■ Passage given:
How the film community used International Collaboration Grants

Khartoum Bites - Sudan

As we head towards the deadline for our next round of International Collaboration Grants, here's an outline of eight remarkable film-centred projects that were given life from the first round of Grants in 2022.

This is a brief overview of eight collaborations each illustrating the creative possibilities that can grow out of strong mutual cultural relationships. The grants generated powerful short films on global topics, gave spaces for dialogue between young, culturally diverse filmmakers, and included film festival platforms, workshops, screenings, masterclasses. Together they have fostered new international film networks and lasting exchanges between film communities across the UK, Sudan, Turkey, Nepal, Egypt, Bangladesh, Kenya, Lebanon, Tunisia, and Poland.

Stories Across Cultures

...strengthened an existing partnership between two like-minded documentary film organisations: Docubox in Kenya and the Scottish Documentary Institute in the UK. Six, 10 minute documentary short films were made through a workshop programme with the aim to help redress the power balance in the field of independent and creative documentary by supporting filmmakers to tell the stories from their own communities, challenging narrative appropriation and creating a peer support network, encouraging transnational collaborations in Asia, Africa and the Middle East. Read more here.

Camara Chica: Beyond Borders

...was a partnership between Into Film, the UK’s leading charity for film education, and the Kathmandu Mountain Film Festival in Nepal. They invited three young filmmakers from Egypt, Nepal and the UK to convened online together and share new ideas and themes for films reflecting their different cultural experiences, identify potential challenges and make shared creative decisions. The result? A truly collaborative short film from young voices, made across and beyond borders. Read more here.

Bangladesh-Cymru Climate Stories

...was a global filmmaking exchange programme between the Dhaka DocLab (a pitching and mentoring platform for South Asian documentary filmmakers) in Bangladesh, and the WOW Wales One World Film Festival. Filmmakers from both countries participated in a development workshop and pitched short film proposals drawn from local stories about women in coastal and river communities building resilience in the face of climate change. Four short documentaries were produced as a result, ‘Doprujhiri’ by Asma Bethee and ‘Latika’ by Samsul Islam Shopoon from Bangladesh, ‘Our Home, the Sea’ by Mared Rees and ‘She Sells Shellfish’ by Lily Tiger Tonkin from Wales, UK. The films have been screened at the British Council COP28 UAE pavilion, WOW One World Film Festival and beyond. Read more here.

Latika by Samsul Islam Shopoon (Bangladesh-Cymru Climate Stories)

The Future of Film Festivals

was a two-day forum convened between the UK’s Independent Cinema Office and the mBank New Horizons International Film Festival in Wroclaw, Poland (where it also took place). The forum was attended by 44 film festival professionals representing 41 international film festivals based in 24 different countries. The aim of the programme was to bring together international film festivals to ensure that the sector continues to thrive and innovate. This was an opportunity for film festival colleagues to network, share mutual challenges and learnings, and collectively problem-solve together. The forum instigated breakout conversations about audience engagement, staff wellbeing within the festival workforce and issues around diversity and inclusion. Read more here.

■ What to do:
1. In the passage on the International Collaboration Grants, how many film festival professionals attended the two-day forum in Wroclaw?
2. Write the next part of the overview of International Collaboration Grant projects, starting after its final sentence.

■ Information given:
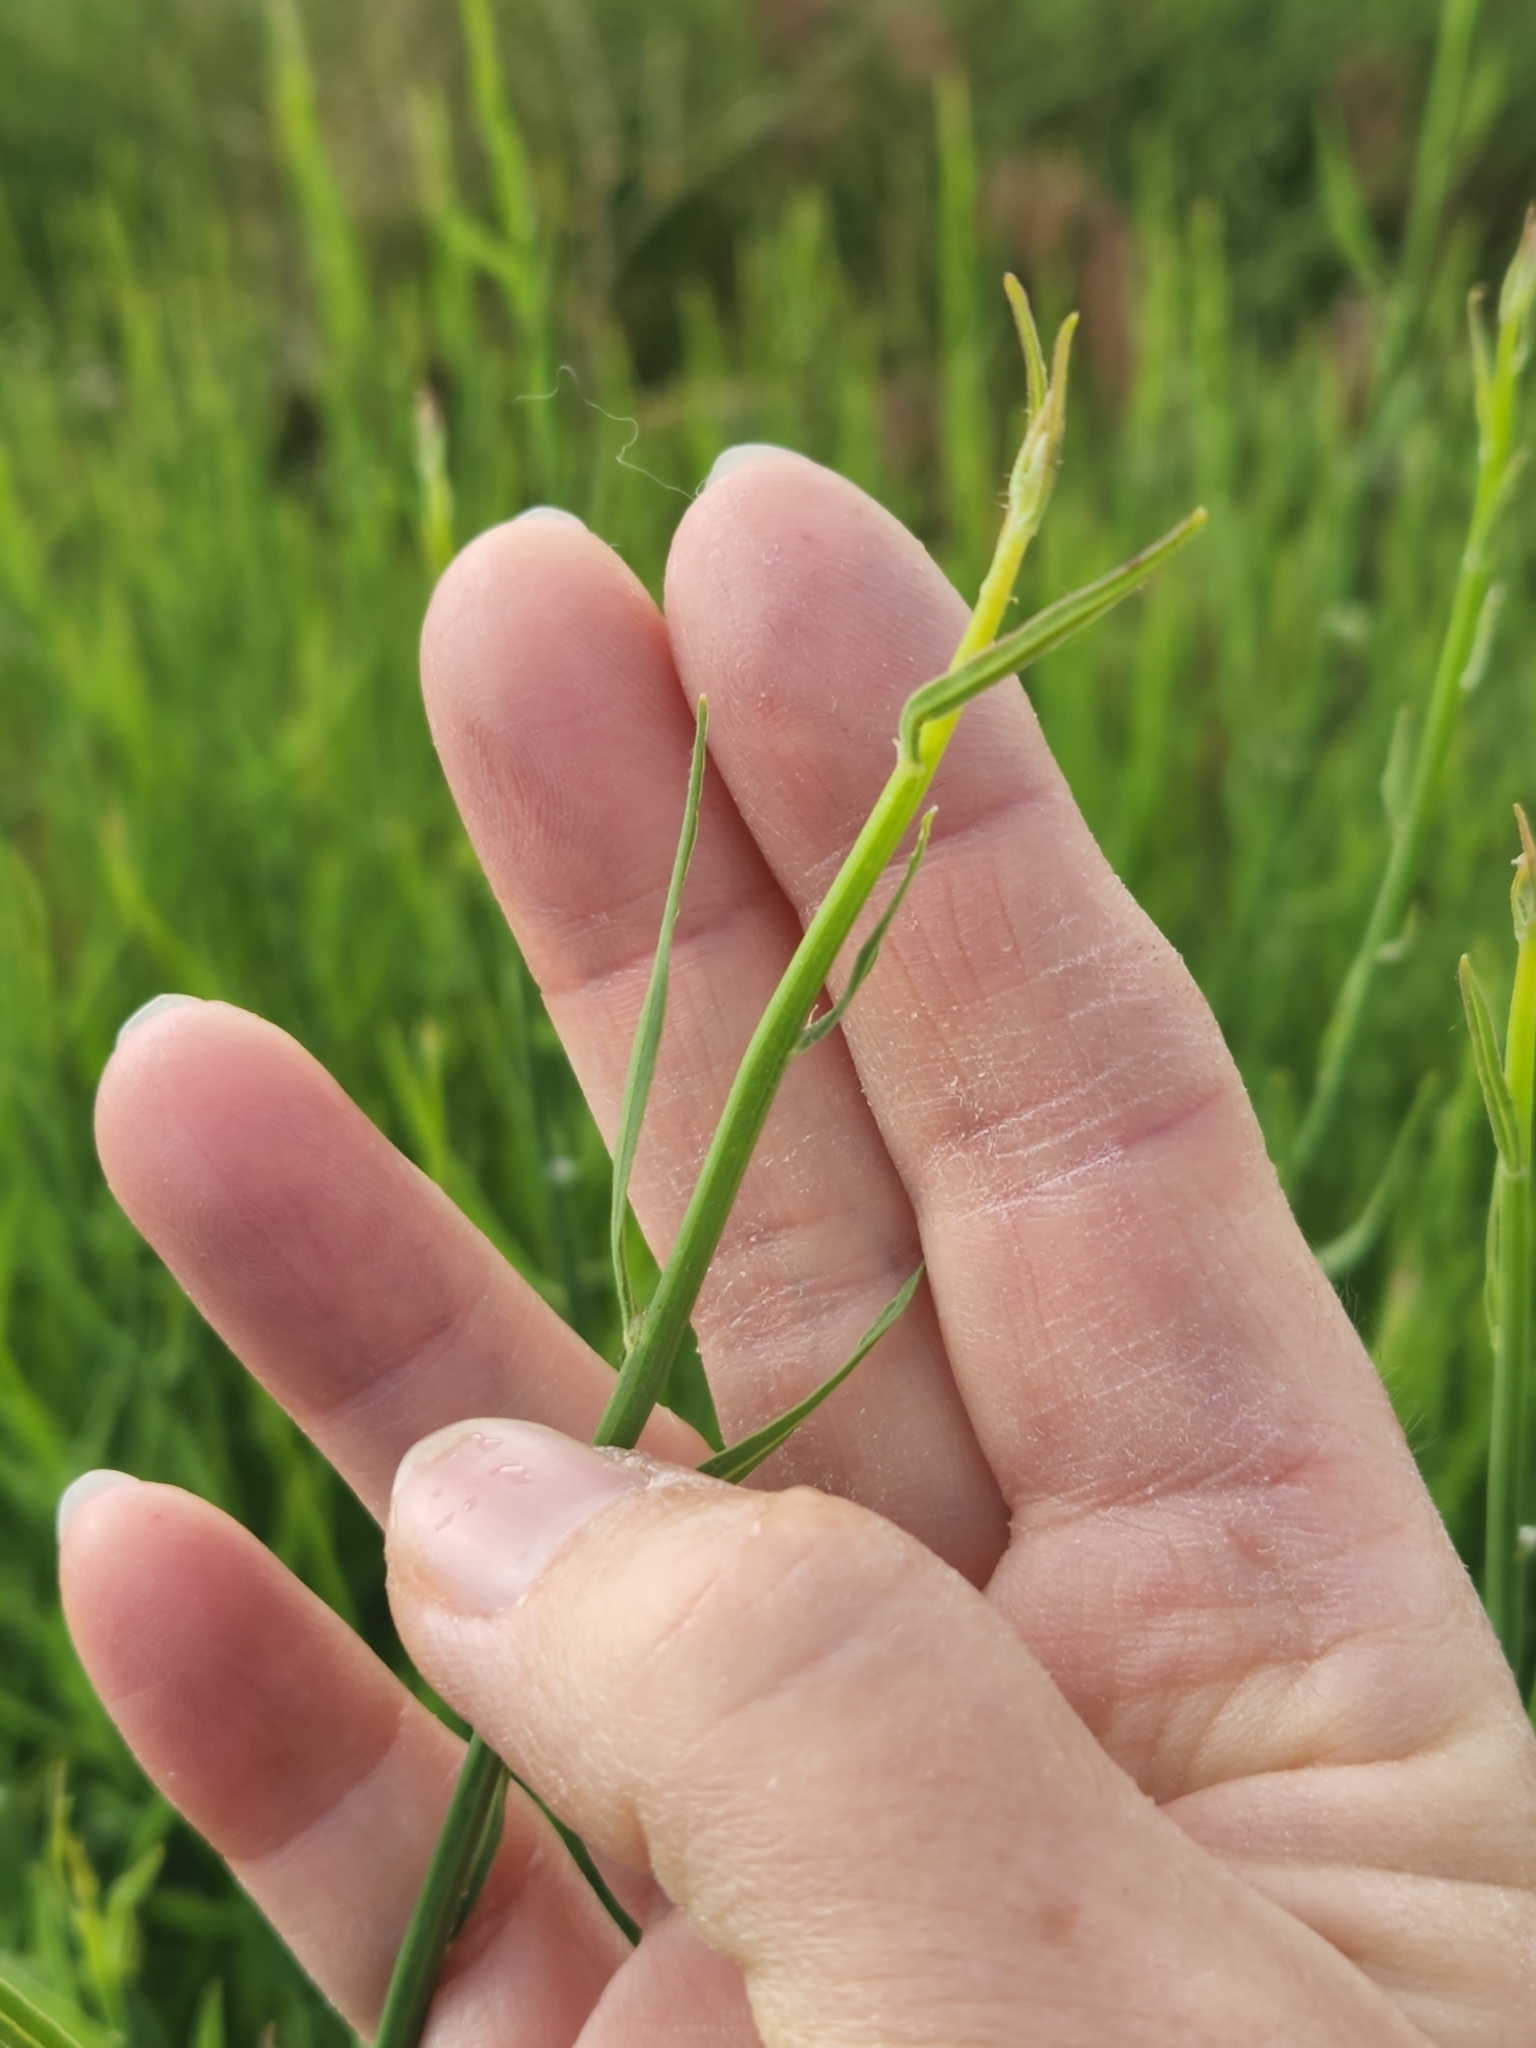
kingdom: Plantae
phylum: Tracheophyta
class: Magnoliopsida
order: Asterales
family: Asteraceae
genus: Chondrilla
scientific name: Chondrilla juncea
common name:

■ Outputs in order:
1. 44

2.
Reclaim the Frame x International

...was a collaboration initiated between the Beirut International Women Film Festival (Lebanon), Birds’ Eye View now Reclaim the Frame (UK), Flying Broom Foundation (Turkey), Women Make Waves International Film Festival (Taiwan) and Regards de Femmes Festival (Tunisia) due to their shared mission to increase gender diversity and inclusion in cinema. The project supported culturally diverse and non-binary filmmakers from 5+ countries through the circulation of film work, collaboration and a bespoke professional development programme. Read more here.

Women in Film: Bristol and Kyiv

...was a shared initiative between two leading international film festivals committed to supporting new and emerging talent, Encounters in the UK and the Kyiv International Film Festival Molodist in Ukraine. The programme brought together two groups of female identifying student filmmakers to create 90 second short films in response to the theme of shared social experiences.

New Shoots International

...brought together an artist collective formed by Solis Film in Algeria, and the UK community filmmaker’s network Shooting People, to create an arts workshop programme for four filmmakers in each country. The project included a joint series of creative masterclasses bringing the selected filmmakers together online. The masterclasses, feedback from participants and profiles of both Algerian and UK filmmakers were then shared on newly developed online platform providing continued connection and collaboration between the participants and a wide community of fellow filmmakers. Find out more here.

I learned a lot about working in a group with other artists and professionals in movie making. I learned about the importance of festivals and how they worked. I also learned about how to "sell" a film and the importance of building a network. (Aghiles Ermou - participant, New Shoots International)

Khartoum Bites

...was a unique collaboration between Sudan Film Factory, UK based production outfit Native Voice Films, and the non-profit AYIN Media Network who held a series of workshops in Khartoum calling on Sudanese digital storytellers to create short documentaries across issues such as disability, environment, aging and equality. The aim was for authentic Sudanese stories to reach a global audience. In fact, the collaborating filmmakers went on to form a larger single work that has since garnered support from major international industry partners such as BBC Storyville, Doha Film Institute, The World Cinema Fund and IDFA Bertha Fund. The project was presented as a work in progress showcase at QUMRA festival in Doha in February 2024 and will have a release in early 2025 with UK, African and Middle East theatrical premieres.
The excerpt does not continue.